Nik stared back at him, realizing now, as he had instinctively suspected earlier that day, that he was being played.
"I'll call you if I need to talk to you," Nik informed Maddix. "Until then, get the hell out of my face and pretend you don't know me. Or I'll walk away, Maddix. Right after I help her string your ass up."
And he could do it. He would do it. It wouldn't matter how many alibis Maddix had; Nik could destroy every damned one.
"I don't have to worry about that, Nik." Maddix picked up the briefcase and moved for the door. "And I can honestly say I have no damned idea who you are."
Nik stood back and watched as Maddix moved past him to the door. Maddix left the room, pausing only long enough to throw Nik one last confused glance before leaving.
Nik kicked the door closed, a curse escaping his lips as he raised his hands and linked them behind his neck before pacing into the bedroom.
The wildness burning inside him was only growing as the years passed. He managed to hold it back most days by throwing himself into a mission, by becoming the cold, unemotional robot he'd turned himself into ten years before when Jordan had offered him the chance of a lifetime.
A chance to walk away. To fight without rules. To make a difference.
Had he made a difference?
Not enough of one.
He still couldn't sleep at night. He still awoke to the sounds of gunfire, of his daughter's screams before he could reach the car she had died in.
If he had made enough of a difference, wouldn't those nightmares have left him by now? Wouldn't he be able to sleep in peace?

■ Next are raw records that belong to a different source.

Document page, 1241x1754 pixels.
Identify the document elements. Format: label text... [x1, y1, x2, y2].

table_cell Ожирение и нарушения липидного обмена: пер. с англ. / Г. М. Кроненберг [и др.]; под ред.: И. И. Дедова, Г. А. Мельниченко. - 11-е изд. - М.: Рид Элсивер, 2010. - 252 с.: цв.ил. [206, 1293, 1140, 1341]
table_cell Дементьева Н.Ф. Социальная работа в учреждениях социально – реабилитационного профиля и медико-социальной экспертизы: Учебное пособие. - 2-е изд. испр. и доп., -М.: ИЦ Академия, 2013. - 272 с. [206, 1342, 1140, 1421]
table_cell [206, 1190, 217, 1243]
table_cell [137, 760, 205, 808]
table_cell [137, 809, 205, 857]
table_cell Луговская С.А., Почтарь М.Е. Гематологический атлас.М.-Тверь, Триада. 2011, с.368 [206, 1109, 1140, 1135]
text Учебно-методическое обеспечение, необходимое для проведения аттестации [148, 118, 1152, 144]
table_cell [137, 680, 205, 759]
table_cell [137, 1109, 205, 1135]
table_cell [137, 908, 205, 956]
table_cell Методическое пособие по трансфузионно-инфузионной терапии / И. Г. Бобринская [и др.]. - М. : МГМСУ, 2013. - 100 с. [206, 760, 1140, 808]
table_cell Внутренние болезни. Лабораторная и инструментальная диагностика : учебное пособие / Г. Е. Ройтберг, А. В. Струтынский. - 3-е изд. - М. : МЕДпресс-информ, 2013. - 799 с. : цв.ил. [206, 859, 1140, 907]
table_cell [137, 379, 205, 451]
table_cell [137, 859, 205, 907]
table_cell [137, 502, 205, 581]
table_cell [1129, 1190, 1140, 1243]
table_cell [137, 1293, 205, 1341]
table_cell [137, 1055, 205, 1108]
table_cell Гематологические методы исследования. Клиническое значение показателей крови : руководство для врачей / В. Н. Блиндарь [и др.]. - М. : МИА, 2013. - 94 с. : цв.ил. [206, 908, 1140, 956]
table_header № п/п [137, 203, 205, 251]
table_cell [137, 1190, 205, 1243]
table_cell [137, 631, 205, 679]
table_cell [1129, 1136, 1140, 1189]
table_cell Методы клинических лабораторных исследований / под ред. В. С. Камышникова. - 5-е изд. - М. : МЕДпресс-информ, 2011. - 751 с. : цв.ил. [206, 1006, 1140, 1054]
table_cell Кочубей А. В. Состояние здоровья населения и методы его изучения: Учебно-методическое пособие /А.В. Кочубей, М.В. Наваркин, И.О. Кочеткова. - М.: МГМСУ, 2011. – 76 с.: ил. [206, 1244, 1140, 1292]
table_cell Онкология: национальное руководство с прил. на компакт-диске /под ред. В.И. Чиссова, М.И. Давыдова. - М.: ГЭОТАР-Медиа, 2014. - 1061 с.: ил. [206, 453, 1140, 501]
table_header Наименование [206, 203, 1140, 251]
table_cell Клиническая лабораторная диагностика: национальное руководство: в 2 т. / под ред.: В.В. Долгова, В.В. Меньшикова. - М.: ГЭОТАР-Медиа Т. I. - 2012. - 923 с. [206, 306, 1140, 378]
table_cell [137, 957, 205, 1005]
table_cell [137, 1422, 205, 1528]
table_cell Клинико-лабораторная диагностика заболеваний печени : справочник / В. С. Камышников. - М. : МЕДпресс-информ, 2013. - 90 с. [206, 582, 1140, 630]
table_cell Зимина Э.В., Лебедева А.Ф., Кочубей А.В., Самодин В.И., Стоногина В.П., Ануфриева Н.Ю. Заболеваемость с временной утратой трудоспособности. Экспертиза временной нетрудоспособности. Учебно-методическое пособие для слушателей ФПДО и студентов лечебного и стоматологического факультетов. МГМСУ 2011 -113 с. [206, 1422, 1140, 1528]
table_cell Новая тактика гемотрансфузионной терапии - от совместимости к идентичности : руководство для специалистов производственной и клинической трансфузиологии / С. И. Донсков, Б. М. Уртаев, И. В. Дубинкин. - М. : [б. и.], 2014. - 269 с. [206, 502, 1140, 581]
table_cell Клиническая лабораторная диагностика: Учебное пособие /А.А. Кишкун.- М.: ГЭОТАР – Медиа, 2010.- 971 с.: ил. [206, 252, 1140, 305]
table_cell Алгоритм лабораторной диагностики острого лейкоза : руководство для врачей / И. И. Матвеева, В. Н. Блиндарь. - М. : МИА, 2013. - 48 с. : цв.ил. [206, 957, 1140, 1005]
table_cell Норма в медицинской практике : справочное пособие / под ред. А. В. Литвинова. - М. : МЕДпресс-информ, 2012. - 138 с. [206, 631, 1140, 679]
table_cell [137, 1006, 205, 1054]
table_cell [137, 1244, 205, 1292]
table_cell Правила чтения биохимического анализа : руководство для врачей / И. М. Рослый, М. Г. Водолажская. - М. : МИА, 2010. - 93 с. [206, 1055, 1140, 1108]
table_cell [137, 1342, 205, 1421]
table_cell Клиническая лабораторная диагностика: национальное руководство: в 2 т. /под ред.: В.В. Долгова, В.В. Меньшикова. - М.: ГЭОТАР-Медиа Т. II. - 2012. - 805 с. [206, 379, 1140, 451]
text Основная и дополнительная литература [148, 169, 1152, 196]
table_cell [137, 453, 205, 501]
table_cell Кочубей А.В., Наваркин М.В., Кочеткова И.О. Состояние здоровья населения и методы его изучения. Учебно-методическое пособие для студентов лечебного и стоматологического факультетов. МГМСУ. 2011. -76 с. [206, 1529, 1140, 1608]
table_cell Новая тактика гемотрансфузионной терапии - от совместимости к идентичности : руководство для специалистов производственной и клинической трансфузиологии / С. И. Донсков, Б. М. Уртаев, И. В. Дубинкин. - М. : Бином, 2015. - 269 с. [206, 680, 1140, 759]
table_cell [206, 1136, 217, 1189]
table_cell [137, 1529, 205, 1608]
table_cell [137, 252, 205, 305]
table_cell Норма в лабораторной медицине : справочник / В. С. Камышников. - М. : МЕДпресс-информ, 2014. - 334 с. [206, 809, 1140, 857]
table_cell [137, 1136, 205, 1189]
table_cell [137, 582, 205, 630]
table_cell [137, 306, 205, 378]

He stared at the bed, perfectly made, large, comfortable. The Suites had near-perfect beds. And he knew from experience he would find no sleep in them.
He left the helmet lying on the couch as he grabbed the keys to the Harley and left the room. Closing the door tight behind him, Nik made his way from the hotel to the shadowed back lot where he'd parked, and quickly checked the bike over before straddling it and giving the key a quick twist.
If he couldn't sleep, that left work. And he had plenty of work to do here. If he was going to figure out if Maddix was lying, then the place to start was with the girl.
All good girls had their secret little vices. There was no such thing as innocence or purity. Mikayla Martin might have a lot of good in her, but Nik was betting she was hiding a lot of bad as well. The key to getting past the good girl's defenses was to find her vices.
She might not party, but she did like to dance. She didn't have a steady boyfriend, but she was prone to date quite often. She was definitely a mystery.
Pulling from the parking lot, Nik hit the brightly lit streets of Wesel Boulevard while heading for the Cancun Cantina just minutes away.
Tehya's initial investigation into Mikayla showed a girl who loved her job, her family, her friends, and having fun in general. She was serious when she had to be, but she enjoyed her social life.
She was a different kind of woman, he thought. He wasn't certain if he knew how to deal with a woman who enjoyed her social life just as well as she enjoyed her job.
He was used to women who were somber, cynical, bitter, and/or psychotic. Women who had lived on the dark side too long, for whatever reason. Even those who worked with the team had their mental scars, their dark sides. They'd seen too much, knew too much about the evil that existed within the shadows.
She didn't look like a woman who knew anything about evil. She would be the type of woman that would provide a man the calm within the storm. Or would she remind him of everything he had never known or had and the innocence would be something to resent?